The Generalized Monty Hall game, H(n,p), proceeds in rounds. At the beginning, there are n doors, and one door has a prize behind it. In each round:
- Player picks a door.
- With probability p, that door is opened, the player wins the revealed prize, if any, and the game ends immediately.
- Otherwise, the host opens a non-prize door other than the selected one and the next round begins.
If the selected door is the only remaining closed door, then the player wins and the game ends.
The goal is obviously to come up with the optimal strategy to maximize the chance of getting the prize for all n and p.
During the discussion here, it was noted that, as the host cannot open the selected door, the assessed probability of the prize being behind that door cannot be increased when the host opens the door; the host gives no information at all about this door, so the assessed probability stays the same while the probabilities of all doors remaining closed goes up.
Based on this fact, it is fairly clear that:
- If p is small (e.g. less than 1/n), the optimal strategy is to keep picking the same door until there are only two closed doors, then switch to the other door. (From this follows the well-known strategy for the standard Monty Hall Problem H(3,0).)
- If p is large (how large?), the optimal strategy is to switch to a different closed door (the one that has the current highest assessed probability of having the prize) in every round, since the game is very likely to end immediately.
Between these two extremes, I know basically nothing.
Based on the extremes, my guess is that the best pure strategy looks like "Pick the same door for the first f(n,p) rounds, then switch to the highest probability door in all remaining rounds."
Is this correct?
What can we say about f? Is it possible for it to return a value other than 1 or n-2? If no, what's the threshold for p? If yes, what exactly is the relationship between p and the output of f?

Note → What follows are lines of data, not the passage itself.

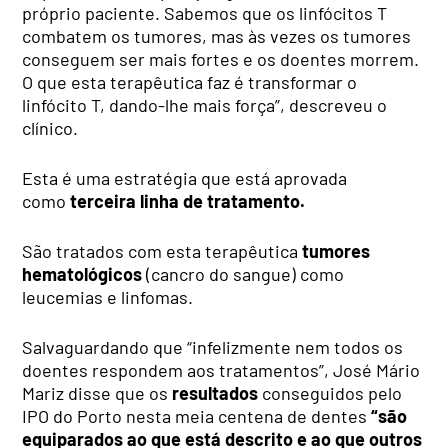
próprio paciente. Sabemos que os linfócitos T
combatem os tumores, mas às vezes os tumores
conseguem ser mais fortes e os doentes morrem.
O que esta terapêutica faz é transformar o
linfócito T, dando-lhe mais força”, descreveu o
clínico.
Esta é uma estratégia que está aprovada
como
terceira linha de tratamento.
São tratados com esta terapêutica
tumores
hematológicos
(cancro do sangue) como
leucemias e linfomas.
Salvaguardando que “infelizmente nem todos os
doentes respondem aos tratamentos”, José Mário
Mariz disse que os
resultados
conseguidos pelo
IPO do Porto nesta meia centena de dentes
“são
equiparados ao que está descrito e ao que outros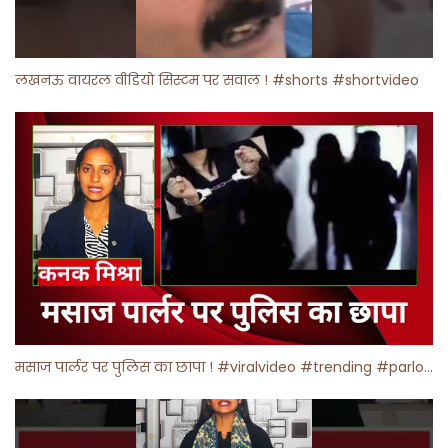
लखनऊ वायरल वीडियो सिस्टम पर सवाल ! #shorts #shortvideo
मसाज पार्लर पर पुलिस का छापा ! #viralvideo #trending #parlour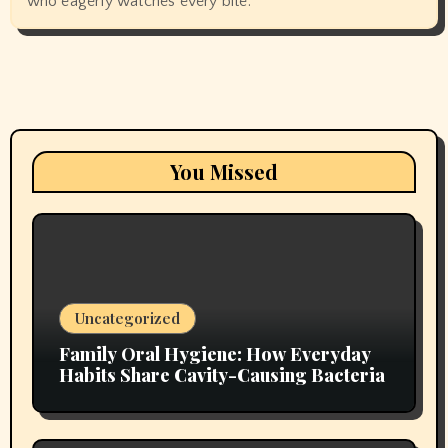
who eagerly watches every bite.
You Missed
Uncategorized
Family Oral Hygiene: How Everyday
Habits Share Cavity-Causing Bacteria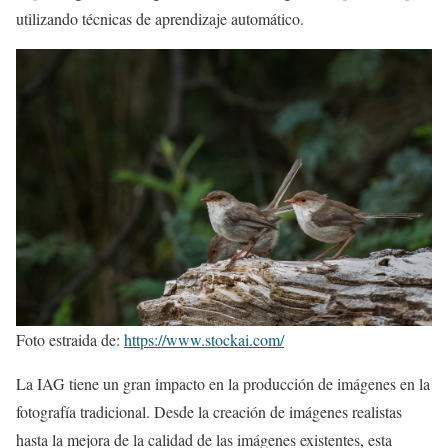
utilizando técnicas de aprendizaje automático.
Foto estraida de:
https://www.stockai.com/
La IAG tiene un gran impacto en la producción de imágenes en la
fotografía tradicional. Desde la creación de imágenes realistas
hasta la mejora de la calidad de las imágenes existentes, esta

Optimal strategy with one door: Pick it, you win with probability $1$
Optimal strategy with two doors and a-priori probabilities $p_1\ge p_2$. Pick door 1, you win with probability $p_1$.
Optimal strategy with three doors and a-priori probabilities $p_1\ge p_2\ge p_3$: If we pick door $i$, we win immediately with $pp_i$. With $(1-p)$, the host reveals a door, which causes the third door to acquire probability $1-p_i$. And according to the optimal strategy for $n=2$, we win with $\max\{p_i,1-p_i\}$. So we want to maximize $pp_i+(1-p)\max\{p_i,1-p_i\}$. If all $p_i$ are $\le \frac12$, we maximize $pp_i+(1-p)(1-p_i)$, i.e., if $p\le \frac12$ we minimize $p_i$ and if $p\ge \frac12$ we maximize $p_i$. And if one $p_i$ should be $\ge\frac12$, we compare $p_i$ with the best $pp_j+(1-p)(1-p_j)$ of the others.
It seems that things are getting complicated from here, hence I'll treat $n=4$ only for the case $p_1=p_2=p_3=p_4=\frac14$. If there is a second round, we are faced with $n=3$ and $p_1=p_2=\frac38>p_3=\frac14$. Hence from here on, we have winning probability $\frac14p+\frac34(1-p)=\frac34-\frac12p$ if $p\le \frac12$, and $\frac38p+\frac58(1-p)=\frac58-\frac14p$ if $p\ge\frac12$. Thus the overall winning probability is $\frac14p+(1-p)(\frac34-\frac12p)=\frac34-p+\frac12p^2$ if $p\le \frac12$ and $\frac14p+(1-p)(\frac58-\frac14p)=\frac58-\frac58p+\frac14p^2$ if $p\ge \frac12$. This decreases (smoothly except for $p=\frac12$, where the change of strategy occurs) from $\frac34$ to $\frac14$ as $p$ goes from $0$ to $1$. To treat the $n=5$ case, we should first treat $n=4$ with $p_1=p_2=p_3=\frac4{15}>p_4=\frac15$ and accordingly two different first round moves, but this is beginning to look like a task for a computer ...